» **Texto de lectura**:
Artista cubano denuncia recogida incompleta mientras residuos siguen invadiendo las calles
Redacción de CubitaNOW ~ martes 3 de marzo de 2026
La ciudad de La Habana enfrenta una crisis cada vez más visible en la recolección de desechos, un problema que se ha convertido en tema de conversación y preocupación entre residentes y observadores de la vida urbana en Cuba. Esta situación quedó expuesta nuevamente tras una denuncia pública del director de arte Luis Lacosta, quien criticó la forma en que se llevó a cabo —y posteriormente se abandonó— un operativo de limpieza en la esquina de su residencia, donde la basura llevaba semanas acumulada sin ser retirada.
Según relató Lacosta en una publicación en redes sociales, durante la tarde del sábado anterior aparecieron varios camiones y equipos de limpieza en su barrio. Los trabajadores, que según él venían desde el municipio de Marianao, comenzaron a agrupar parte de la basura en una gran montaña, pero tras aproximadamente veinte minutos de labor, se marcharon dejando el sitio solo parcialmente limpio, prometiendo regresar al día siguiente.
El domingo pasó sin que ningún equipo regresara, lo que, para Lacosta, no fue un simple retraso sino un reflejo de improvisación y desorganización en la gestión del servicio de recogida. “Esto parece una gran burla”, escribió el artista, cuestionando por qué, si los operarios ya estaban en el lugar, no completaron la limpieza de todos los residuos sólidos y por qué se gastó combustible sin terminar el trabajo.
El video que acompañó su denuncia muestra dos escenas: por un lado, la maquinaria moviendo los desechos acumulados; por otro, ya el lunes a mediodía, una parte de la montaña principal había desaparecido, pero el suelo permanecía cubierto de restos más pequeños, lo que lleva a preguntarse si verdaderamente se alcanzó una limpieza eficaz o si simplemente se dispersaron los residuos sin un barrido completo.

» **Líneas de datos**:
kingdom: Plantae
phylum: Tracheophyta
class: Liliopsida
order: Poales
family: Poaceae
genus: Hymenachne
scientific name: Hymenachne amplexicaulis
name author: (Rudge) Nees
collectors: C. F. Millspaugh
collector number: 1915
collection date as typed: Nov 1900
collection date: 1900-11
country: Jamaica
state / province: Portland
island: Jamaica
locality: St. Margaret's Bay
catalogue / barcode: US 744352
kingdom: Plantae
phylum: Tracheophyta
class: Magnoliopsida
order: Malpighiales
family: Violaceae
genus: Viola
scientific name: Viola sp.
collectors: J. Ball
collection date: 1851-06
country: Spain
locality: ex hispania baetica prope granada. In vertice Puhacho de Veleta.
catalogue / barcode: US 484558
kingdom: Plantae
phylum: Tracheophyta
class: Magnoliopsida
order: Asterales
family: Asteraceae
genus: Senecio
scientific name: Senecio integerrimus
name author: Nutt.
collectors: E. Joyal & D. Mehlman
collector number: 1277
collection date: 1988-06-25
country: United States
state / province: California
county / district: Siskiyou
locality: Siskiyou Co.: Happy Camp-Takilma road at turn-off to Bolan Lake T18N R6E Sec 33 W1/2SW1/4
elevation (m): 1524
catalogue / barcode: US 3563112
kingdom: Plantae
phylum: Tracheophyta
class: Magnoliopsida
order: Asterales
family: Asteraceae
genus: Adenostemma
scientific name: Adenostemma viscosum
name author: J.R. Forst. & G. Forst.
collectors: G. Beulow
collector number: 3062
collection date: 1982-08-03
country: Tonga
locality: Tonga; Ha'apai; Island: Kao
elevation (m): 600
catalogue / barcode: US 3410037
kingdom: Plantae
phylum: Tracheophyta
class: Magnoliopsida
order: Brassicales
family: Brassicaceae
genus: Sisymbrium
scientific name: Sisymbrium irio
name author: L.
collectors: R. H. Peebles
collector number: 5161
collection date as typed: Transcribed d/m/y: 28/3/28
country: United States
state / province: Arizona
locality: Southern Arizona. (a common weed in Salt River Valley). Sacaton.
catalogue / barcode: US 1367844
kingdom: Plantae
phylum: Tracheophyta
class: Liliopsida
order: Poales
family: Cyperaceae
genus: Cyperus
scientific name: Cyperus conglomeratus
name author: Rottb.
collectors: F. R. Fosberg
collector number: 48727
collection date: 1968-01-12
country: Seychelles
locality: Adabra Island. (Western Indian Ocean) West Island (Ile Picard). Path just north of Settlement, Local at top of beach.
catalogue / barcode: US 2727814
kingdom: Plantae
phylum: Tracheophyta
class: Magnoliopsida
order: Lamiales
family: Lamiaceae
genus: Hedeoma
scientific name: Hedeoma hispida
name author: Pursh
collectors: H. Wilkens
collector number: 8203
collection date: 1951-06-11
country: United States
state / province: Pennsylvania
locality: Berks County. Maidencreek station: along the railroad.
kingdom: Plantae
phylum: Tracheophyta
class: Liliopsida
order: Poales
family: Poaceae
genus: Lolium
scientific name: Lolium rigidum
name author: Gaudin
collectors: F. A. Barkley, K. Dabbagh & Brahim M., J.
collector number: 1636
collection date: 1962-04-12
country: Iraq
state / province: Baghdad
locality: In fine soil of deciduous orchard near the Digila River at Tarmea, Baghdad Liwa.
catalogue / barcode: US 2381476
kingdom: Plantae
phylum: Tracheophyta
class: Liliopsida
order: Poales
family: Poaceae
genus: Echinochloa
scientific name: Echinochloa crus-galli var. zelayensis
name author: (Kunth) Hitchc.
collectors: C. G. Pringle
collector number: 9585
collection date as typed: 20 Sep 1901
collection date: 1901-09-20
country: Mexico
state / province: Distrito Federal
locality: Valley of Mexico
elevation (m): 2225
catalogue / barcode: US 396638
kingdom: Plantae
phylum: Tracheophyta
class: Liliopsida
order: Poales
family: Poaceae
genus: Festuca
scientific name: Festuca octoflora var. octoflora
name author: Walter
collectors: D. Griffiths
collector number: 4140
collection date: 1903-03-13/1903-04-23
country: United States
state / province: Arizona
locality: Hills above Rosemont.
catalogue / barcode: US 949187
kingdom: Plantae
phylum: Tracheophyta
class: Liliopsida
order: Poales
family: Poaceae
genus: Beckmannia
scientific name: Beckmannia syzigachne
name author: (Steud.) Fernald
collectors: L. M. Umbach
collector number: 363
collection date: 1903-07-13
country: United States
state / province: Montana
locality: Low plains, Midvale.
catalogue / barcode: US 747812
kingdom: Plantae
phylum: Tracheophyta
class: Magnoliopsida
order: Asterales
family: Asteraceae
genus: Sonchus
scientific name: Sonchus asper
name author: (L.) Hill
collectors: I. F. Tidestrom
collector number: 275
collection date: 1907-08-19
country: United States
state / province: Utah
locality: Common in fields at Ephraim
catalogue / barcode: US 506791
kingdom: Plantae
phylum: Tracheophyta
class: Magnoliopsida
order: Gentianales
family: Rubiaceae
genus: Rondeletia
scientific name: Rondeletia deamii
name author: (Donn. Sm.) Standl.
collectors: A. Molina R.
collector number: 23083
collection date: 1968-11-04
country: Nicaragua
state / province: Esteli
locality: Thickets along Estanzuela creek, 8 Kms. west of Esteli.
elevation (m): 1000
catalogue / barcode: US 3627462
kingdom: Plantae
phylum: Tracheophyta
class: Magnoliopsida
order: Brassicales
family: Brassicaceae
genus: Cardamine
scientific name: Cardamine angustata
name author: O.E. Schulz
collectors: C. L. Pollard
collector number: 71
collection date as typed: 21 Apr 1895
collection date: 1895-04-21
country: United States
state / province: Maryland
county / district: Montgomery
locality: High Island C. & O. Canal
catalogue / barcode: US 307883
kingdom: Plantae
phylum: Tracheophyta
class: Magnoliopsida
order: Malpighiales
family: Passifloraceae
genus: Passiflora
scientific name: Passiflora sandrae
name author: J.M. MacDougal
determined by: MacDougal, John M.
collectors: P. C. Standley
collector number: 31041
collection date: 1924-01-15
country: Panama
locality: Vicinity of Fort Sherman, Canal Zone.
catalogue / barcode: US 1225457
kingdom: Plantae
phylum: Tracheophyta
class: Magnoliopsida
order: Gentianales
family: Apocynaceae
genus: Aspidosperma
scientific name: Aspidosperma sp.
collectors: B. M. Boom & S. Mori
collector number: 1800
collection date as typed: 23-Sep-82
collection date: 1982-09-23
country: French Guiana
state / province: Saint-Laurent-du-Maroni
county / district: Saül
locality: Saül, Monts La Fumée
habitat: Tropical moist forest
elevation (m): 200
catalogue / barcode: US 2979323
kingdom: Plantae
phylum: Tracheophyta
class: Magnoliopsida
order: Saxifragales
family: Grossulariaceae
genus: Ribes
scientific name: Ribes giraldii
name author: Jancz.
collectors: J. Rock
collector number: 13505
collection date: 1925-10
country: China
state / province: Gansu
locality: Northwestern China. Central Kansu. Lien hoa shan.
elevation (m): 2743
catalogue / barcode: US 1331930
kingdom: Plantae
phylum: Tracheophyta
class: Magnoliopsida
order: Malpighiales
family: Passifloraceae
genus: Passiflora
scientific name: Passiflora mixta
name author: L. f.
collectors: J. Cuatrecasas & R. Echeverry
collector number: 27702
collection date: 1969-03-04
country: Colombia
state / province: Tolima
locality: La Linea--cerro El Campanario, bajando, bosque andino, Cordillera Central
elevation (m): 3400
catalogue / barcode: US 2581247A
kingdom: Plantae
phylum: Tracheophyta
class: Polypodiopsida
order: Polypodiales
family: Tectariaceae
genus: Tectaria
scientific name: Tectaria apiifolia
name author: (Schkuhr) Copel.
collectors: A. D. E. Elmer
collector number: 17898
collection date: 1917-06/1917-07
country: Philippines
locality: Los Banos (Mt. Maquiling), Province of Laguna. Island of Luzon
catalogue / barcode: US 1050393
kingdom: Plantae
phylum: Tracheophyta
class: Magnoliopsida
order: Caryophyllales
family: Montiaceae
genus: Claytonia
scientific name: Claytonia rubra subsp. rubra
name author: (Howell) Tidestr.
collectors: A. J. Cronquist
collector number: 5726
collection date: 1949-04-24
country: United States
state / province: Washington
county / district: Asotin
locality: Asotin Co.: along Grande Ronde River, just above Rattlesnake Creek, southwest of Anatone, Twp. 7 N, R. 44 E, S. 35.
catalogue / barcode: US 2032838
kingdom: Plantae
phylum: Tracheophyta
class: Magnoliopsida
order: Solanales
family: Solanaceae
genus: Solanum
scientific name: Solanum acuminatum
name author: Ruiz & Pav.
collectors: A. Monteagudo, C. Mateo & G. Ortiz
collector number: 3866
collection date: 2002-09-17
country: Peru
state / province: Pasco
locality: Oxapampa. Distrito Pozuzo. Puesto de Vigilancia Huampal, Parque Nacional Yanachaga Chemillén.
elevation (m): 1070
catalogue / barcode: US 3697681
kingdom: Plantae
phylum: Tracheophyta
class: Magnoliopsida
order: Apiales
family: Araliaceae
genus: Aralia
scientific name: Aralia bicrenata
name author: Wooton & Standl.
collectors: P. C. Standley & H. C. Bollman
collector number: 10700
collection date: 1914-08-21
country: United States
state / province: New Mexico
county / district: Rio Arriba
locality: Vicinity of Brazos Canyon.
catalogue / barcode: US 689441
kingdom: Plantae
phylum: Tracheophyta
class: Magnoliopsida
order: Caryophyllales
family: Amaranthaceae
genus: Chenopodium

» **Tareas por realizar**:
a) Resume en dos oraciones el artículo sobre la basura en La Habana.
b) Copia del artículo sobre la basura en La Habana el fragmento que empieza con "El domingo pasó" y sigue hasta "un barrido completo.".

» **Respuestas a las tareas**:
a) La Habana vive una crisis cada vez más visible en la recolección de desechos, que volvió a quedar expuesta cuando el director de arte Luis Lacosta denunció en redes sociales un operativo de limpieza en la esquina de su residencia. Según su relato, los trabajadores agruparon parte de la basura durante unos veinte minutos y se fueron prometiendo volver al día siguiente, pero no regresaron, y su video muestra que el lunes el suelo seguía cubierto de restos más pequeños.

b)
El domingo pasó sin que ningún equipo regresara, lo que, para Lacosta, no fue un simple retraso sino un reflejo de improvisación y desorganización en la gestión del servicio de recogida. “Esto parece una gran burla”, escribió el artista, cuestionando por qué, si los operarios ya estaban en el lugar, no completaron la limpieza de todos los residuos sólidos y por qué se gastó combustible sin terminar el trabajo.
El video que acompañó su denuncia muestra dos escenas: por un lado, la maquinaria moviendo los desechos acumulados; por otro, ya el lunes a mediodía, una parte de la montaña principal había desaparecido, pero el suelo permanecía cubierto de restos más pequeños, lo que lleva a preguntarse si verdaderamente se alcanzó una limpieza eficaz o si simplemente se dispersaron los residuos sin un barrido completo.